Dünyanın yoksullarının yaşadığı gecekondular sudan yoksun


Küreselleşme ve neo-liberal düzenlemeler aslında refah devleti uygulamalarına bir tepki olarak doğup, rekabeti arttırma ve böylece ekonomik durgunluk, yüksek enflasyon vb sorunların aşılmasını sağlayacak bir ekonomik büyümeyi mümkün kılma adına yapıldı. Refah devleti uygulamalarında devletin piyasalara dönük düzenleyici rolü ve orta sınıfın tabanını genişleterek kapitalist ekonomik gelişmenin yarattığı sosyal riskleri azaltmaya dönük finansmanı sağlamak için konan vergilerin giderek sürdürülemez hale gelmesi ekonominin merkezi figürü olan sermaye sahiplerinin tepkisine neden olmuştu.

Küresel ekonomide büyümenin düşmesi, petrol krizi sonrası enflasyonun fırlaması gibi olguların da yarattığı rahatsızlıklar ile Keynesçi yani ekonomide devletin düzenleyici rol oynamasını onaylayan ekonomi politikalarına karşı yükselen tepkinin ardında kârlılığın düşmesi olgusu vardı.

ABD’nin Keynes’çi yeniden dağıtım projesi içinde 1945'ten 1960’larin sonlarına kadar dünyadaki ekonomik pozisyonu sarsıntıya girmişti, soğuk savaş döneminde yapılan askeri harcamalar, Vietnam savaşı, 1973 OPEC krizi vs. derken artik uluslararası sistemde belirleyici olma pozisyonunu Japonya’ya, Almanya’ya hatta Sovyetlere kaptırabilme korkusunu taşımaya başlamıştı. Tüm bu gelişmeler ABD’nin aleyhine sonuç vermeye başlayınca ABD kendisinin kurduğu doların hâkim olduğu sistemi dağıttı. Çünkü dolar fazlasının ekonomi için bir risk taşıması, Avrupa başta olmak üzere geçmişte kendisine bağlı eksende yürüyen ekonomiler bağımsızlaşma riskini taşımaktaydı. ABD artık Küresel Kurumlar aracılığı ile işgörecekti.
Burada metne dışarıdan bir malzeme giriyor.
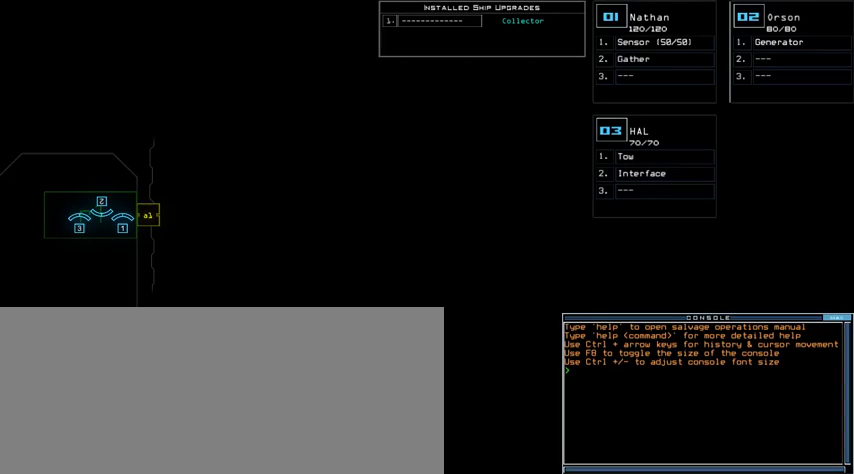
{"keys": [], "events": [[367, "left", "up"]]}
Bu süreçle birlikte dünya ekonomik sistemi tekrar değişir, aşağıdaki sonuçlar gerçekleşir:

(1) İMF ve Dünya Bankası gibi kurumların işlevi değişir, artik bunlar banka değildir. Ülkelerin ekonomilerini yapısal uyum programlarıyla değiştirmektedirler...

(2) 1960lara kadar yavaş yavaş kapanmaya başlayan dünyadaki uluslararası gelir dengesizliği tekrar dengesiz bir hal alır ve zenginler daha zenginleşirken, yoksullar daha yoksullaşır.
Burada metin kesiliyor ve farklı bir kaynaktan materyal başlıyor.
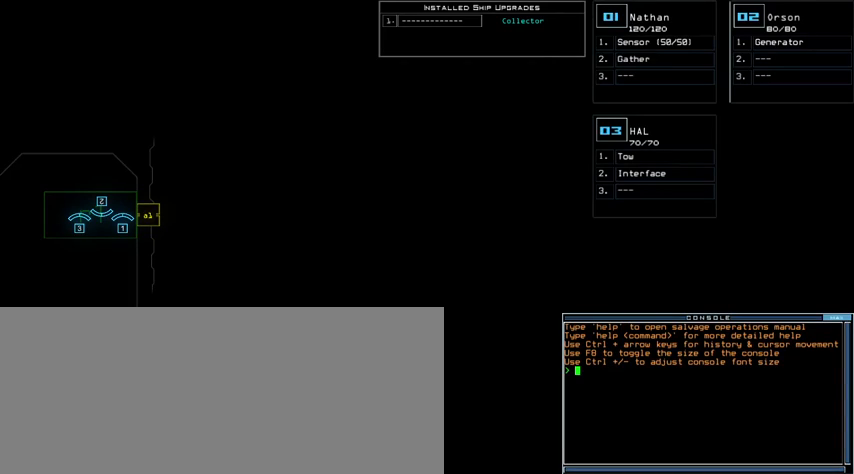
{"keys": ["left"], "events": [[500, "left", "down"]]}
(3) Keynes’çi-devletçi rejimlerde 1960’lara doğru kapanmaya başlayan ülke içi gelir uçurumu tekrar büyür.

(4) Dünya’da 1980lerden başlayarak bir sürü kriz görülür... Krizler bulaşıcıdır... Dünya tarihinde bu kadar kriz ilk defa ard arda görülmektedir... Tabi suç “ekonomilerini yeniden yapılandırmayanlara” atılır ve ekonomilerdeki devletçi ağırlığın rekabet gücünün azaltması nedeni ile krizlerin baş gösterdiğini, yapısal uyum programlarıyla özelleştirmeye hız verip devletin ekonomideki ağırlığının son bulması önerilir.

Tabi tüm bunlar toplumun zayıf kesimleri için tam bir felaket anlamına gelecek ve refah devleti dönemi uygulamaları ile azaltılan sosyal riskler özellikle de yoksulluk ve sefalet artacaktır. Hâlihazırda OECD ülkeleri küresel nüfusun yüzde 19’uyla, küresel ticaretin yüzde 71’ini, doğrudan yabancı yatırımların yüzde 58’ini yapmakta. Neo-liberal Yapısal Uyum Politikaları sonucu Gerçek ücretlerde ani bir düşme gerçekleşmekte, Sosyal hizmet politikalarında küçülme olmakta, Sosyal politika harcamaları ciddi biçimde azalmaktadır

Tüm bu olumsuzluklara karşılık Dünya Bankası ekonomik etkinliği artan ekonomilerin uzun vadede yoksulluğu azaltacağını iddia etmekte. “Düşük gelirli ülkelerin küresel pazarlara mamul mallar ve hizmetler üreterek dâhil olmasıyla, fakir insanlar kırsal alandaki fakirliğe mahkûm olmaktan kurtulacak ve şehirlerde daha iyi işlere sahip olacaklardır”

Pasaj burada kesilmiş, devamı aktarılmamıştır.